DESCRIPTION OF THE TASK:
Gather each line in the entries that includes the string "LIST".

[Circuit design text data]

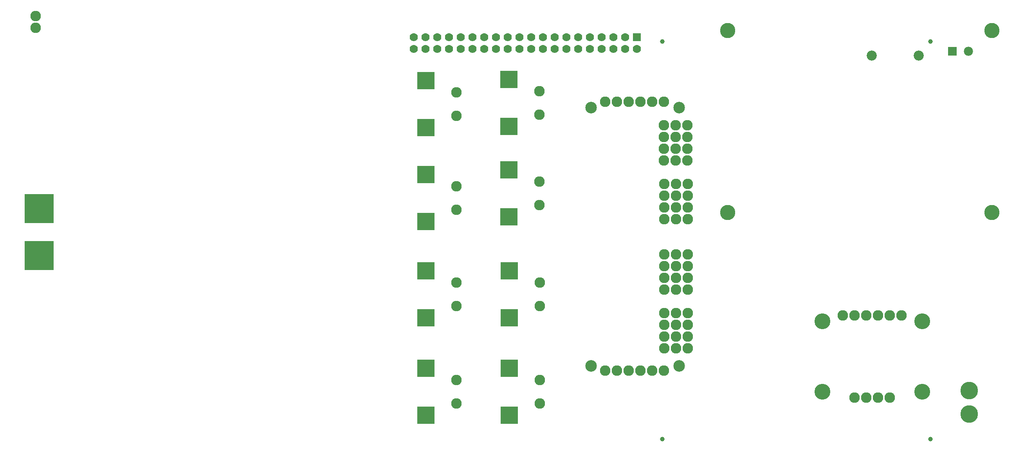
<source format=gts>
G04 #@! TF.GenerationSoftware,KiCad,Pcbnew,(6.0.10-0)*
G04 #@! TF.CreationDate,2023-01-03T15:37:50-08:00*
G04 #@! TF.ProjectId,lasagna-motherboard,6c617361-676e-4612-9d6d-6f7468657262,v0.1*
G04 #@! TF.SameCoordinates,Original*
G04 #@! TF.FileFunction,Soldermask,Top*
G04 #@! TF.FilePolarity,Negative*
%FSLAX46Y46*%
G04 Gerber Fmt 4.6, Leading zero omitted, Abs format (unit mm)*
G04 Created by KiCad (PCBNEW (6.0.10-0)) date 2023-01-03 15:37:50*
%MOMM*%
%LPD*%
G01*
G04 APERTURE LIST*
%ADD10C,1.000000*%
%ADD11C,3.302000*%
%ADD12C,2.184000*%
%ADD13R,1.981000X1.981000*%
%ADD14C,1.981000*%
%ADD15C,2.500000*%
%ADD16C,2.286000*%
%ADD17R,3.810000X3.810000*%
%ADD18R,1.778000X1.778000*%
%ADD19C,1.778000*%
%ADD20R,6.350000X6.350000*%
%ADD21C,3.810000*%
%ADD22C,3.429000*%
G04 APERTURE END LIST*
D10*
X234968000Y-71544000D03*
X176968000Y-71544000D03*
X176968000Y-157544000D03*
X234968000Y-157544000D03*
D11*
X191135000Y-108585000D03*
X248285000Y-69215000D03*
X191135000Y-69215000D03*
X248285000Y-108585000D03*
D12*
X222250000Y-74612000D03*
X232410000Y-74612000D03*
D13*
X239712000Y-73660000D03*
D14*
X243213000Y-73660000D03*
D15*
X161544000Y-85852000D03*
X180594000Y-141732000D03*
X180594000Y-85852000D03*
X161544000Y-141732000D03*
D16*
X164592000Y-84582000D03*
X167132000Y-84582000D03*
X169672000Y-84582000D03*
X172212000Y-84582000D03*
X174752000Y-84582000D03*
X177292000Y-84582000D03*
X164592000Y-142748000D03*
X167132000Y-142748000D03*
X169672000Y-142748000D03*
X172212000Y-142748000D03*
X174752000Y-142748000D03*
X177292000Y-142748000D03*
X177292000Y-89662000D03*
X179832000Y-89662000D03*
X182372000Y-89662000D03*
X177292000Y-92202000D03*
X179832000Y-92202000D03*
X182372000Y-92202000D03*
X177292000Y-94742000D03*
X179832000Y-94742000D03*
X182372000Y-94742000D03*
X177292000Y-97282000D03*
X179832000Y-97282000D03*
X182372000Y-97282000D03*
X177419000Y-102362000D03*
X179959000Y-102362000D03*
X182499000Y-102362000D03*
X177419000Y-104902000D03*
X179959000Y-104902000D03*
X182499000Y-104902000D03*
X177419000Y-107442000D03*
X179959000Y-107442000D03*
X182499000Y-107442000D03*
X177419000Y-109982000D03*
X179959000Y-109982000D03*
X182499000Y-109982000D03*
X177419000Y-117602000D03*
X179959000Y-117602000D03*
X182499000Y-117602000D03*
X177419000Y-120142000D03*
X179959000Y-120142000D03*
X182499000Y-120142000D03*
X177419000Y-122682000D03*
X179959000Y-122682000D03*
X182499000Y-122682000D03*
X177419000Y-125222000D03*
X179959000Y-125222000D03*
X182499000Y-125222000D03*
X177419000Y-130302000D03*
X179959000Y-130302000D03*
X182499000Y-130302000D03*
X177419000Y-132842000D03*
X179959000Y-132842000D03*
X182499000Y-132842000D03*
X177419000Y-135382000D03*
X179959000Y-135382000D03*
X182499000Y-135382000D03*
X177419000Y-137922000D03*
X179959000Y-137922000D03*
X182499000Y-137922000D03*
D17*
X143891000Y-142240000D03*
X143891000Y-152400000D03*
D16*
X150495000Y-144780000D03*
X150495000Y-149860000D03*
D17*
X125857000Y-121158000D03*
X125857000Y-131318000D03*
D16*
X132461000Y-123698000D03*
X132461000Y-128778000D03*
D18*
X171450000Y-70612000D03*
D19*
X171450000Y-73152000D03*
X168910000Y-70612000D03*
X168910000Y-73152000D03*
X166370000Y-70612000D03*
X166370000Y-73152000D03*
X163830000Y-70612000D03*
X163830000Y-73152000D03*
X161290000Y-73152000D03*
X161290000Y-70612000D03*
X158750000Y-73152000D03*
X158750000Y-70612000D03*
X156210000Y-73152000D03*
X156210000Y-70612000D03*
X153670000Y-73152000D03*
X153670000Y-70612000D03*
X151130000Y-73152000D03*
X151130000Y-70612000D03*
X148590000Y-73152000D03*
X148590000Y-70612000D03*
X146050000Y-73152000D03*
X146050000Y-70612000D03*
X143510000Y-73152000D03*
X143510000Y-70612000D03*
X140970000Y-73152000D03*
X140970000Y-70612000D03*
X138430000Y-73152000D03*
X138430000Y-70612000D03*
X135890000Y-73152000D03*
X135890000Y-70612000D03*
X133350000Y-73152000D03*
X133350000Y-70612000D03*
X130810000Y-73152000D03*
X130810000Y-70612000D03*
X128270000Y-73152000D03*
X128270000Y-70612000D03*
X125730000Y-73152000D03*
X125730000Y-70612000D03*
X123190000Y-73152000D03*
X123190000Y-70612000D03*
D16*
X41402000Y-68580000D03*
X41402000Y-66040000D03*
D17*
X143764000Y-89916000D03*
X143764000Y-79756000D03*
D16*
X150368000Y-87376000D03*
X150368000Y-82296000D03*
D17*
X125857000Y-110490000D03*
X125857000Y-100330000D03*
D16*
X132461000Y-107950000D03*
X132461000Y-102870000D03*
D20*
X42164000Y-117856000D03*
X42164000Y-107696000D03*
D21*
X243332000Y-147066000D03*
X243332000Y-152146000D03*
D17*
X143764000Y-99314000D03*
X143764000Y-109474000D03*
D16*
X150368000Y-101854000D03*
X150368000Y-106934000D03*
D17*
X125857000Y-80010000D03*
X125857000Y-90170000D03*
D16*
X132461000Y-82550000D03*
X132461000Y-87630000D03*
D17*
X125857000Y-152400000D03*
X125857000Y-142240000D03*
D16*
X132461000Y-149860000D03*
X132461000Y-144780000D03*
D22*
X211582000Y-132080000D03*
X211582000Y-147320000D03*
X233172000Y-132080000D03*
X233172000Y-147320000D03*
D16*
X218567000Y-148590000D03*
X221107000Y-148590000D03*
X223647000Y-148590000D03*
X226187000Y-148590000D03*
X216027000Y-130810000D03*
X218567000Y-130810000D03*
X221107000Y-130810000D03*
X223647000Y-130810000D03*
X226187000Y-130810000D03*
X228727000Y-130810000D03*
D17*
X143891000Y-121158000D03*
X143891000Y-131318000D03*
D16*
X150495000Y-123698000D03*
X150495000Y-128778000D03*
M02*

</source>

REPLY:
G04 APERTURE LIST*
G04 APERTURE END LIST*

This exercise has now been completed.